(Questions):
**A.** In the note agreement excerpt, the Indebtedness evidenced by the Notes ranks pari passu in right of payment with what?
**B.** Edit a passage of the note agreement excerpt, replacing "senior" with "subordinated". Begin at the words "As of the date" and stop after "PURCHASE FOR INVESTMENT.".

(Text excerpt):
☆ ☆ ☆ ☆ ☆ ☆ ☆
5.19. PARI PASSU RANKING.

            As of the date of this Agreement, the Indebtedness evidenced by the
Notes ranks pari passu in right of payment with all of the Company's outstanding
unsecured senior Indebtedness.

6. REPRESENTATIONS OF THE PURCHASER.

6.1. PURCHASE FOR INVESTMENT.

            You represent that you are purchasing the Notes for your own account
or for one or more separate accounts maintained by you or for the account of one
or more pension or trust funds and not with a view to the distribution thereof,
provided that the disposition of your or their property shall at all times be
within your or their control. You understand that the Notes have not been
registered under the Securities Act and may be resold only if registered
pursuant to the provisions of the Securities Act or if an exemption from
registration is available, except under circumstances where neither such
registration nor such an exemption is required by law, and that the Company is
not required to register the Notes.

6.2. SOURCE OF FUNDS.

            You represent that at least one of the following statements is, and
will remain at all times, an accurate representation as to each source of funds
(a "SOURCE") to be used by you to pay the purchase price of, and to be
attributed to the holding of, the Notes to be purchased and held by you
hereunder:

            (a) the Source does not include "plan assets" (within the meaning of
      the United States Department of Labor Regulation 29 C.F.R. Section
      2510.3-101) of any (i) employee benefit plan (as defined in Section 3(3)
☆ ☆ ☆ ☆ ☆ ☆ ☆
[Extracted page text data]

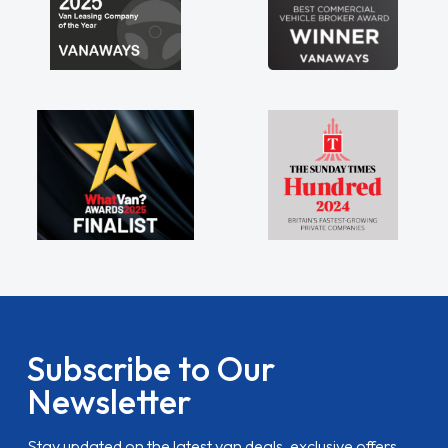
Subscribe to Our
Newsletter
Stay updated on the latest van deals, exclusive offers,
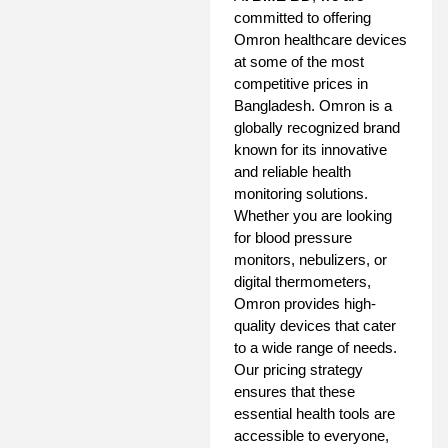
committed to offering
Omron healthcare devices
at some of the most
competitive prices in
Bangladesh. Omron is a
globally recognized brand
known for its innovative
and reliable health
monitoring solutions.
Whether you are looking
for blood pressure
monitors, nebulizers, or
digital thermometers,
Omron provides high-
quality devices that cater
to a wide range of needs.
Our pricing strategy
ensures that these
essential health tools are
accessible to everyone,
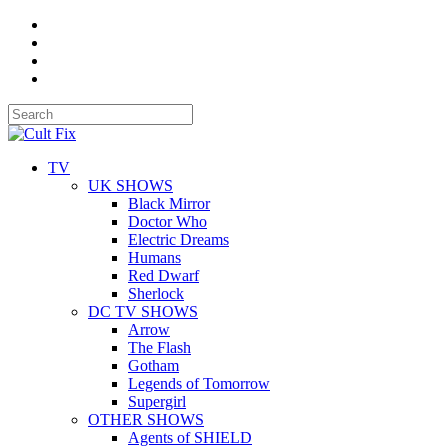
TV
UK SHOWS
Black Mirror
Doctor Who
Electric Dreams
Humans
Red Dwarf
Sherlock
DC TV SHOWS
Arrow
The Flash
Gotham
Legends of Tomorrow
Supergirl
OTHER SHOWS
Agents of SHIELD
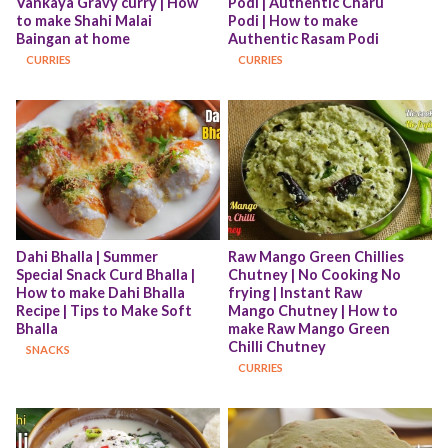
Vankaya Gravy curry | How 
Podi | Authentic Charu 
to make Shahi Malai 
Podi | How to make 
Baingan at home
Authentic Rasam Podi
CURRIES
CURRIES
Dahi Bhalla | Summer 
Raw Mango Green Chillies 
Special Snack Curd Bhalla | 
Chutney | No Cooking No 
How to make Dahi Bhalla 
frying | Instant Raw 
Recipe | Tips to Make Soft 
Mango Chutney | How to 
Bhalla
make Raw Mango Green 
Chilli Chutney
SNACKS
CURRIES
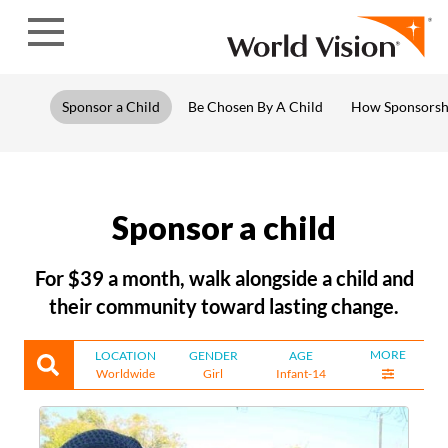
Skip to content
Sponsor a Child
Be Chosen By A Child
How Sponsorsh
Sponsor a child
For $39 a month, walk alongside a child and
their community toward lasting change.
MORE
LOCATION
GENDER
AGE
Worldwide
Girl
Infant-14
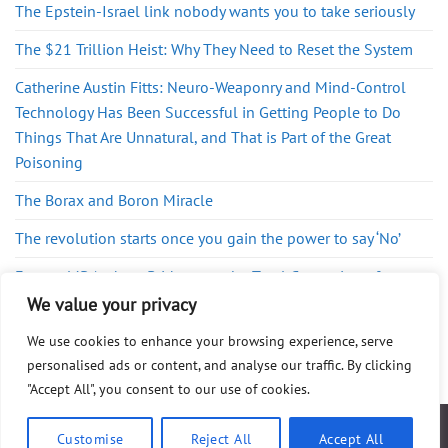
The Epstein-Israel link nobody wants you to take seriously
The $21 Trillion Heist: Why They Need to Reset the System
Catherine Austin Fitts: Neuro-Weaponry and Mind-Control
Technology Has Been Successful in Getting People to Do
Things That Are Unnatural, and That is Part of the Great
Poisoning
The Borax and Boron Miracle
The revolution starts once you gain the power to say ‘No’
Former MP Andrew Bridgen on the Total Corruption of
Westminster
We value your privacy
We use cookies to enhance your browsing experience, serve
personalised ads or content, and analyse our traffic. By clicking
"Accept All", you consent to our use of cookies.
ABOUT
FAQ
PRIVACY POLICY
DISCLAIMER
CONTACT
SHOP
Customise
Reject All
Accept All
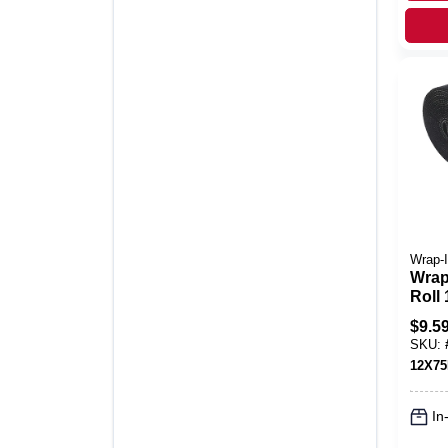
Wrap-I
Wrap-
Roll 
Poly
$
9.5
Perfo
SKU:
12X7
In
☆ ☆ ☆ ☆ ☆ ☆ ☆
(Results):
**A.** It ranks pari passu with all of the Company's outstanding unsecured senior Indebtedness.

**B.**
As of the date of this Agreement, the Indebtedness evidenced by the
Notes ranks pari passu in right of payment with all of the Company's outstanding
unsecured subordinated Indebtedness.

6. REPRESENTATIONS OF THE PURCHASER.

6.1. PURCHASE FOR INVESTMENT.